→ AUFGABEN ZUM TEXT
1) Geben Sie den Absatz des Ausgangstextes, der mit „Angefangen haben wir eigentlich“ beginnt, in kürzerer Form wieder und behalten Sie seine wichtigsten Fakten bei.
2) Zitieren Sie bitte aus dem Ausgangstext die Passage, die bei den Worten „Nicht jeder Jahrgang“ einsetzt und nach „die Post ab.“ endet.

→ AUSGANGSTEXT
↓↓↓

Alte Meister

Nicht jeder Jahrgang ist ein Jahrhundertjahrgang und nicht jeder Wein ein Jahrhundertwein, aber wenn aus einem ganzen Jahrhundert einige der besten Weine zusammenkommen, Alte Meister eben, und der Wineterminator dabei sein darf, dann geht richtig die Post ab.

Angefangen haben wir eigentlich mit einem jungen Hüpfer. Zur Einstimmung und zur Belebung des Gaumens gab es aus der Magnum eine 1993 Brauneberger Juffer Sonnenuhr Auslese #10 von Fritz Haag. Bei aller Finesse, Leichtigkeit und Frische war dieser Wein für einen Haag erstaunlich fett und füllig mit deutlicher Boytritis 90/100.

Was ist der Unterschied zwischen "Französischem Sekt" und "Französischem Schaumwein"? Diese Bezeichnungen fanden sich auf den Flaschen der alten Champagner, mit denen wir in das eigentliche Tasting einstiegen. Sehr weich, reif mit nur noch ganz verhaltenem Mousseux ein 1959 Ruinart Brut Reserve Baron Philippe de Rothschild, der sich immer noch sehr gut trank, aber schon deutliche Firne zeigte 90/100. Erheblich frischer im Vergleich ein 1959 Dom Perignon, der noch erstaunlich lebhaft wirkte mit deutlichem Mousseux, am Gaumen sehr fein, elegant und seidig 93/100. Auf den setzte ein 1949 Ayala noch richtig eins drauf. Der war zwar schon etwas reifer in der Farbe, zeigte aber eine gewaltige Komplexität und Fülle, eine schöne Süße und war deutlich weiniger als die beiden anderen. Ein fleischiger Champagner mit grobperligem Mousseux, der einfach noch unglaublichen Spaß machte 94/100.

↑↑↑

→ GELIEFERTE DATENSÄTZE
↓↓↓

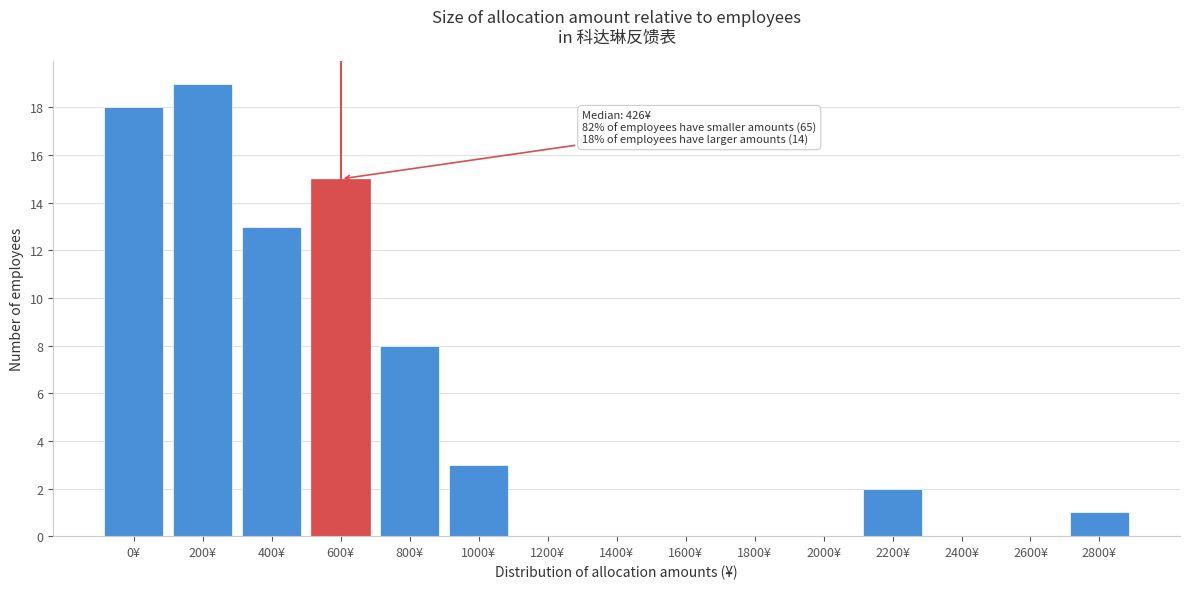

Reading right to left, extract all data points from this chart.

2800¥=1	2600¥=0	2400¥=0	2200¥=2	2000¥=0	1800¥=0	1600¥=0	1400¥=0	1200¥=0	1000¥=3	800¥=8	600¥=15	400¥=13	200¥=19	0¥=18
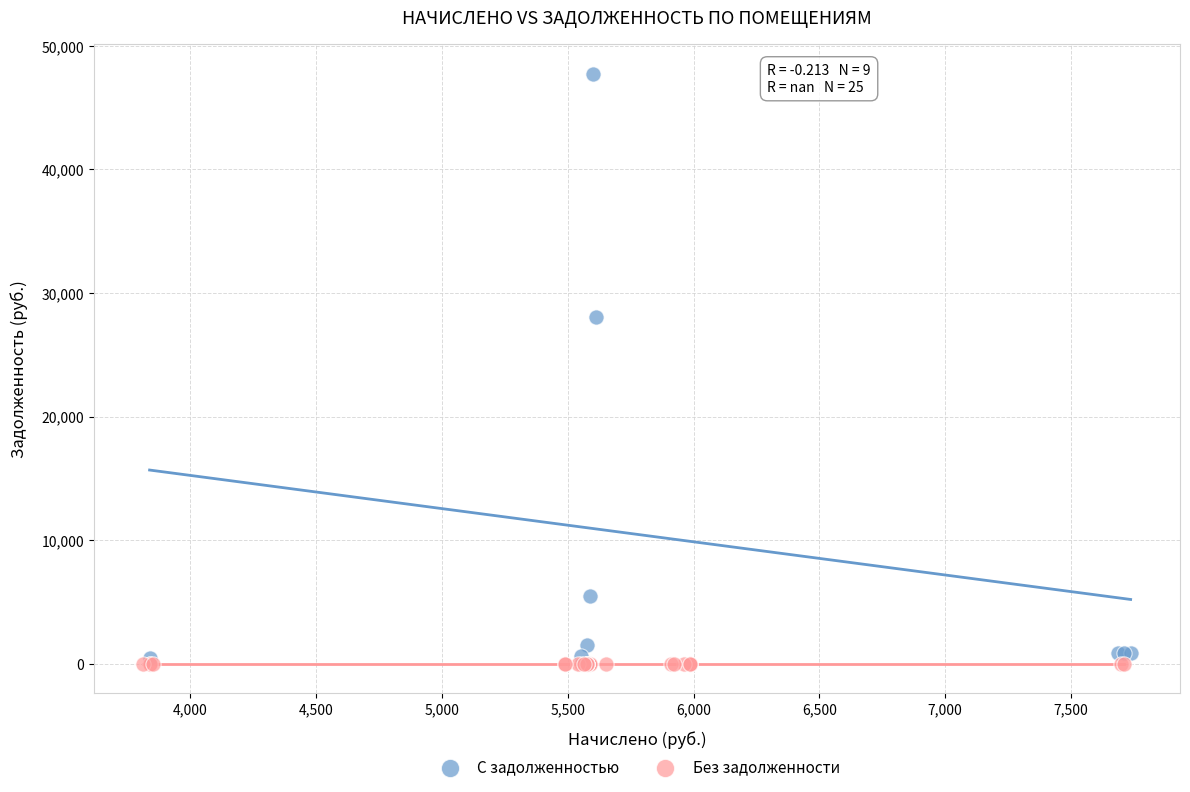

Which series contains the highest Y value?

С задолженностью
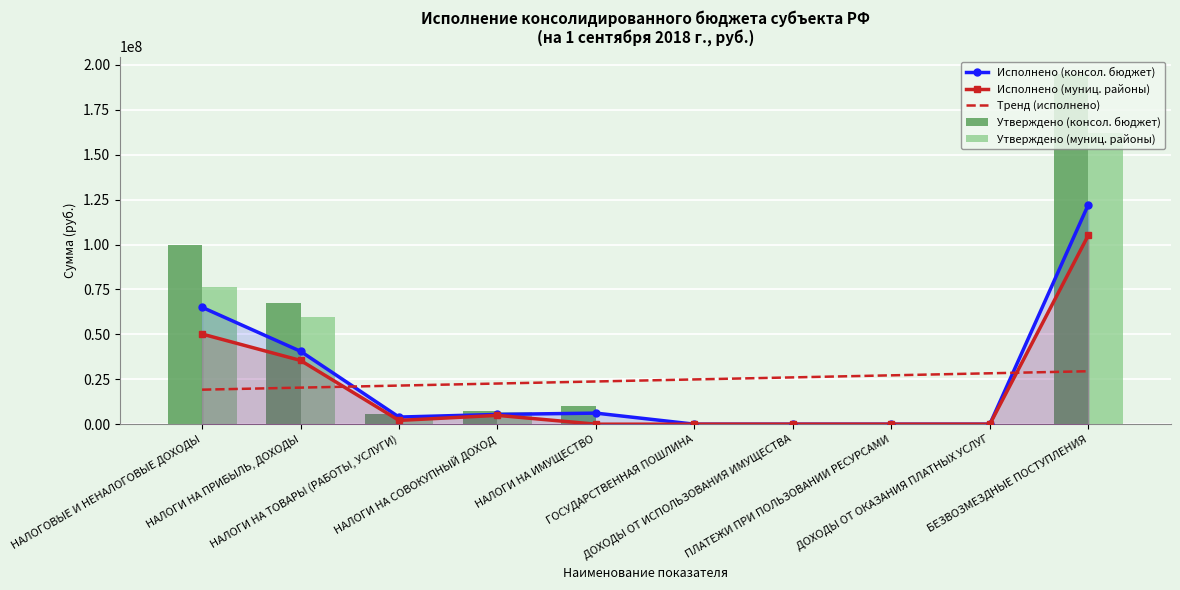

Is it true that Тренд (исполнено) equals 29480145.0 at БЕЗВОЗМЕЗДНЫЕ ПОСТУПЛЕНИЯ?

True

↑↑↑

→ LÖSUNGEN DER AUFGABEN
1) Zum Auftakt gab es aus der Magnum eine 1993 Brauneberger Juffer Sonnenuhr Auslese #10 von Fritz Haag. Sie war fein, leicht und frisch, für einen Haag aber erstaunlich fett und füllig, mit deutlicher Boytritis. Bewertung: 90/100.

2)
Nicht jeder Jahrgang ist ein Jahrhundertjahrgang und nicht jeder Wein ein Jahrhundertwein, aber wenn aus einem ganzen Jahrhundert einige der besten Weine zusammenkommen, Alte Meister eben, und der Wineterminator dabei sein darf, dann geht richtig die Post ab.